5. Used car values ​​will be above normal depreciation for the second year in a row

In the first two years of the coronavirus pandemic, used vehicle prices rose sharply due to a shortage of new cars and trucks. Wholesale prices peaked in January 2022. It decreased by 14.9% last year and is expected to decrease by another 4.3% by the end of the year.

The declines are still not enough to offset the 88% increase in index prices from April 2020 to January 2022.

Used vehicle inventories are stabilizing at about 50 days — close to 2019 levels before the coronavirus pandemic depleted supply.

4. Sales of electric vehicles in the United States will exceed 1 million units for the first time

Cox reports that sales of all-electric vehicles in the U.S. last year were up 66% to more than 808,000 units, so it’s not much of a leap to reach 1 million units among dozens of new models slated to hit the market. About 5.8% of new cars sold in the US were electric cars

Add hybrid and plug-in hybrid electric vehicles that combine a traditional engine, Smoke said. New vehicles sold this year will be “electric” vehicles. This will increase from 15% to 16% in 2022.

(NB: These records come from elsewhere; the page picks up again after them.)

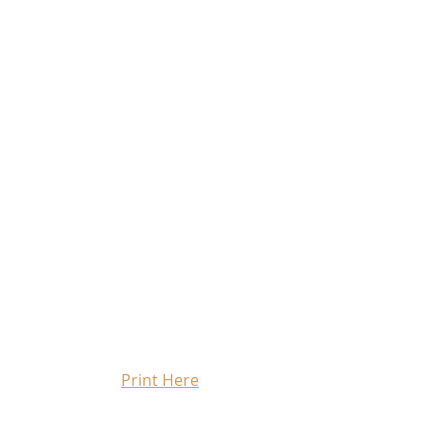
Print Here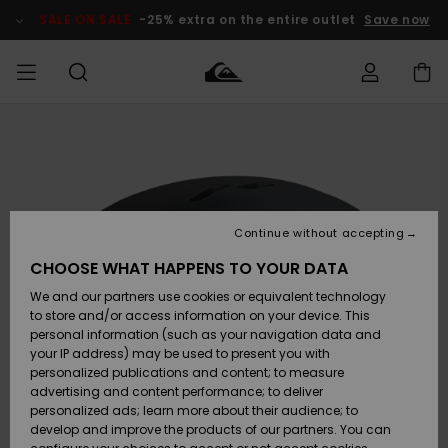
Skip
to
SALE ON SALE
-25% extra on the entire outlet
Save now
Product
Information
Access my
MEN
Clothing
Clothing
Shop
Men's Surf
Men's Snow
Outlet Men
order
Shop
Shop
BOYS
Shipping
Accessories
Accessories
New
Outlet Kids
Arrivals
Kids' Surf
Kids' Snow
Continue without accepting
WOMEN
Shop
Shop
Returns
CHOOSE WHAT HAPPENS TO YOUR DATA
Shoes &
Shoes &
Outlet
We and our partners use cookies or equivalent technology
Sandals
Sandals
Highlights
Women
SURF
Payment
Highlights
Women
to store and/or access information on your device. This
Snow Shop
personal information (such as your navigation data and
SNOW
your IP address) may be used to present you with
Gift Card
Surf
Surf
Snow
personalized publications and content; to measure
Community
advertising and content performance; to deliver
Highlights
SALE ON
personalized ads; learn more about their audience; to
Quiksilver
SALE
develop and improve the products of our partners. You can
Freedom
Snow
Snow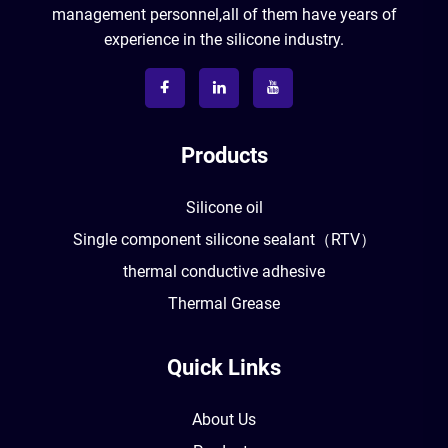
management personnel,all of them have years of
experience in the silicone industry.
Products
Silicone oil
Single component silicone sealant（RTV）
thermal conductive adhesive
Thermal Grease
Quick Links
About Us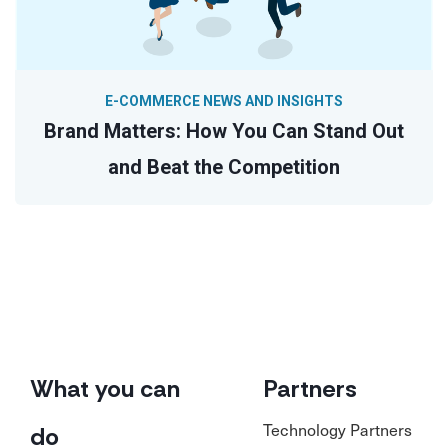
E-COMMERCE NEWS AND INSIGHTS
Brand Matters: How You Can Stand Out
and Beat the Competition
What you can
Partners
Technology Partners
do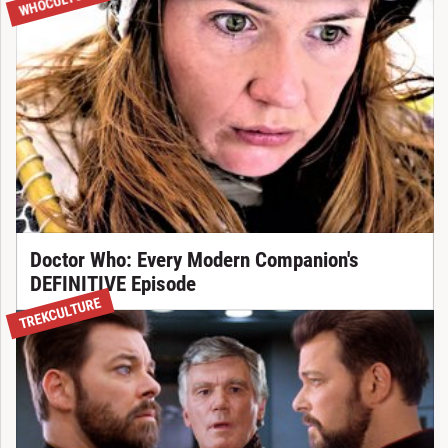
WHOCULTURE
Doctor Who: Every Modern Companion's
DEFINITIVE Episode
TREKCULTURE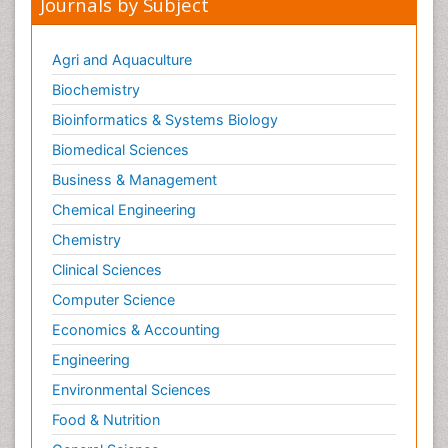
Journals by Subject
Civil and Political Rights
Climate Modeling
Agri and Aquaculture
Clinical Psychology Assessment
Biochemistry
Clinical_Psychiatry
Bioinformatics & Systems Biology
Coal Energy
Biomedical Sciences
Cognitive Behaviour Therapy
Business & Management
Common Law and Equity
Chemical Engineering
Concrete
Chemistry
Conflict of Laws
Clinical Sciences
Constitutional Rights
Computer Science
Construction
Economics & Accounting
Construction Engineering
Engineering
Construction Estimating Software
Environmental Sciences
Coral Bleaching
Coral Reefs
Food & Nutrition
Corporate Law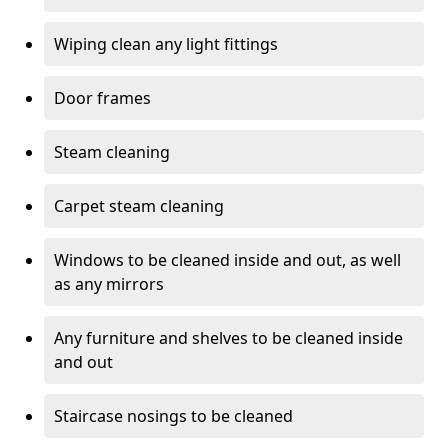
Wiping clean any light fittings
Door frames
Steam cleaning
Carpet steam cleaning
Windows to be cleaned inside and out, as well
as any mirrors
Any furniture and shelves to be cleaned inside
and out
Staircase nosings to be cleaned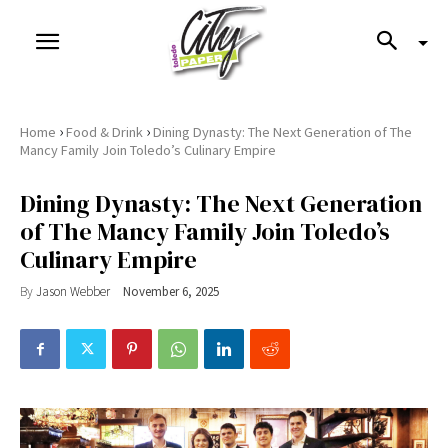
›
›
Home
Food & Drink
Dining Dynasty: The Next Generation of The
Mancy Family Join Toledo’s Culinary Empire
Dining Dynasty: The Next Generation
of The Mancy Family Join Toledo’s
Culinary Empire
By
Jason Webber
November 6, 2025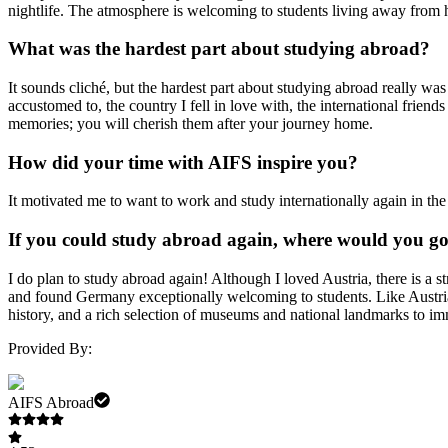
nightlife. The atmosphere is welcoming to students living away from hom
What was the hardest part about studying abroad?
It sounds cliché, but the hardest part about studying abroad really wa
accustomed to, the country I fell in love with, the international fri
memories; you will cherish them after your journey home.
How did your time with AIFS inspire you?
It motivated me to want to work and study internationally again in th
If you could study abroad again, where would you g
I do plan to study abroad again! Although I loved Austria, there is a
and found Germany exceptionally welcoming to students. Like Austria, th
history, and a rich selection of museums and national landmarks to im
Provided By:
AIFS Abroad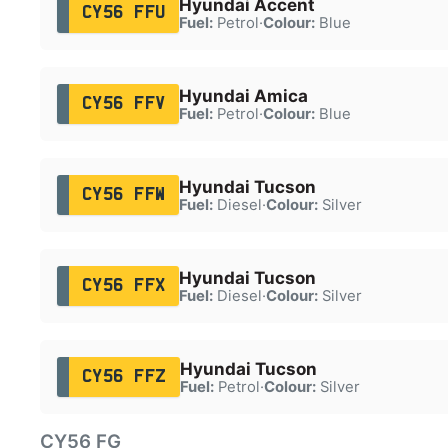
Hyundai Accent
CY56 FFU
Fuel:
Petrol
·
Colour:
Blue
Hyundai Amica
CY56 FFV
Fuel:
Petrol
·
Colour:
Blue
Hyundai Tucson
CY56 FFW
Fuel:
Diesel
·
Colour:
Silver
Hyundai Tucson
CY56 FFX
Fuel:
Diesel
·
Colour:
Silver
Hyundai Tucson
CY56 FFZ
Fuel:
Petrol
·
Colour:
Silver
CY56 FG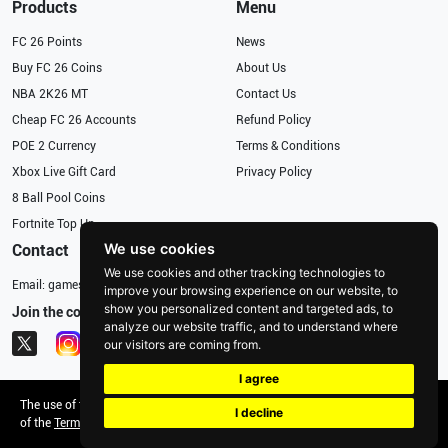
Products
Menu
FC 26 Points
News
Buy FC 26 Coins
About Us
NBA 2K26 MT
Contact Us
Cheap FC 26 Accounts
Refund Policy
POE 2 Currency
Terms & Conditions
Xbox Live Gift Card
Privacy Policy
8 Ball Pool Coins
Fortnite Top Up
We use cookies
Contact
We use cookies and other tracking technologies to
Email:
gameservices@126.com
improve your browsing experience on our website, to
show you personalized content and targeted ads, to
Join the community
analyze our website traffic, and to understand where
our visitors are coming from.
I agree
The use of this Website constitutes the acceptance
Copyright © 2026, .
I decline
of the
Terms & Conditions
and
Privacy Policy
All rights reserved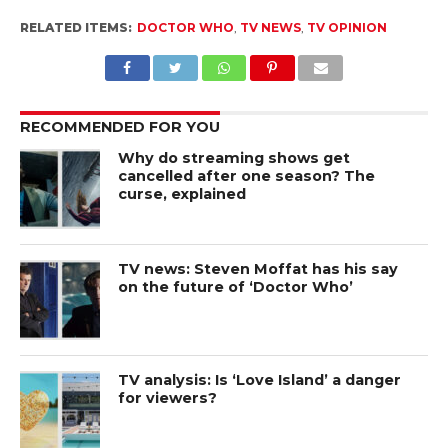
RELATED ITEMS:
DOCTOR WHO
,
TV NEWS
,
TV OPINION
RECOMMENDED FOR YOU
Why do streaming shows get
cancelled after one season? The
curse, explained
TV news: Steven Moffat has his say
on the future of ‘Doctor Who’
TV analysis: Is ‘Love Island’ a danger
for viewers?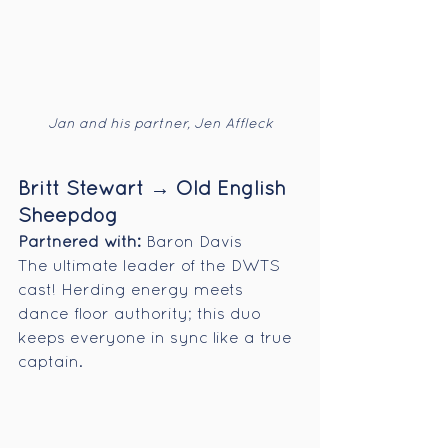
Jan and his partner, Jen Affleck
Britt Stewart → Old English 
Sheepdog
Partnered with:
 Baron Davis
The ultimate leader of the DWTS 
cast! Herding energy meets 
dance floor authority; this duo 
keeps everyone in sync like a true 
captain.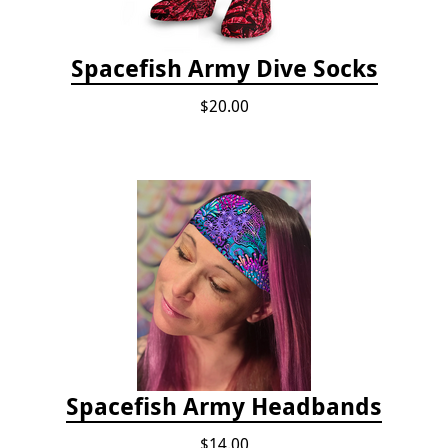
Spacefish Army Dive Socks
$20.00
Spacefish Army Headbands
$14.00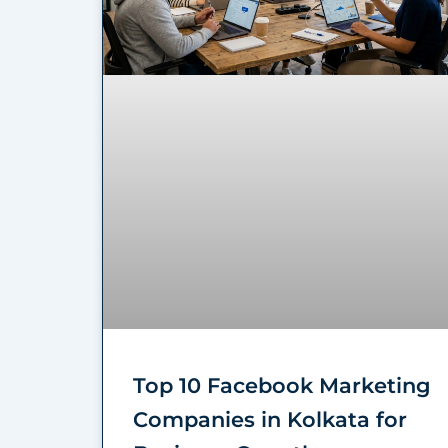
Top 10 Facebook Marketing
Companies in Kolkata for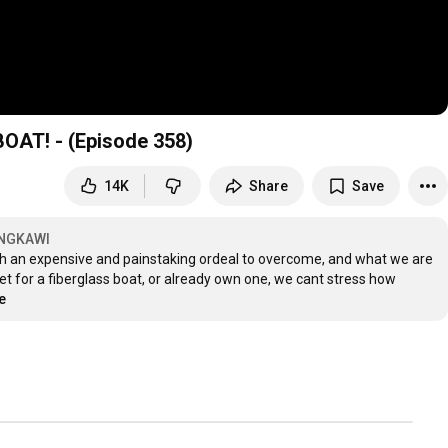
AT! - (Episode 358)
14K
Share
Save
ANGKAWI
ch an expensive and painstaking ordeal to overcome, and what we are 
et for a fiberglass boat, or already own one, we cant stress how 
e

3. Total retail car sales to decline in 2023 as new car sales rise, used sales fall

Automakers are expected to rely more on sales to commercial and fleet customers such as car rental and government agencies than in recent years to boost overall sales.

Automakers have prioritized more affordable sales to consumers amid low inventory in recent years. But as consumer demand is expected to decline, companies are expected to turn to fleet sales to fill this demand gap.

2. New car inventory levels will continue to rise

Expectations that demand will slow are causing the auto industry to slowly ramp up vehicle production and inventory levels to rise.

Inventory levels have been at record levels over the past two years due to supply chain and parts issues affecting production.

Cox reports that inventory levels vary greatly by brand with Detroit automakers — esp Stellantis – availability of sufficient vehicles. Toyota According to Cox, the supply of vehicles has its lowest days.

1. A sluggish economy will put pressure on the car market

Combine all of the previous forecasts in addition to the economic concerns, and it’s a lot of pressure for the US auto industry in the year ahead.

It also comes at a time when automakers are investing billions in electric vehicles and new technologies such as advanced driver assistance systems and autonomous vehicles.

“We’re hoping for a soft economic downturn, but we believe the auto market will be stagnant in the coming year,” Smoke said.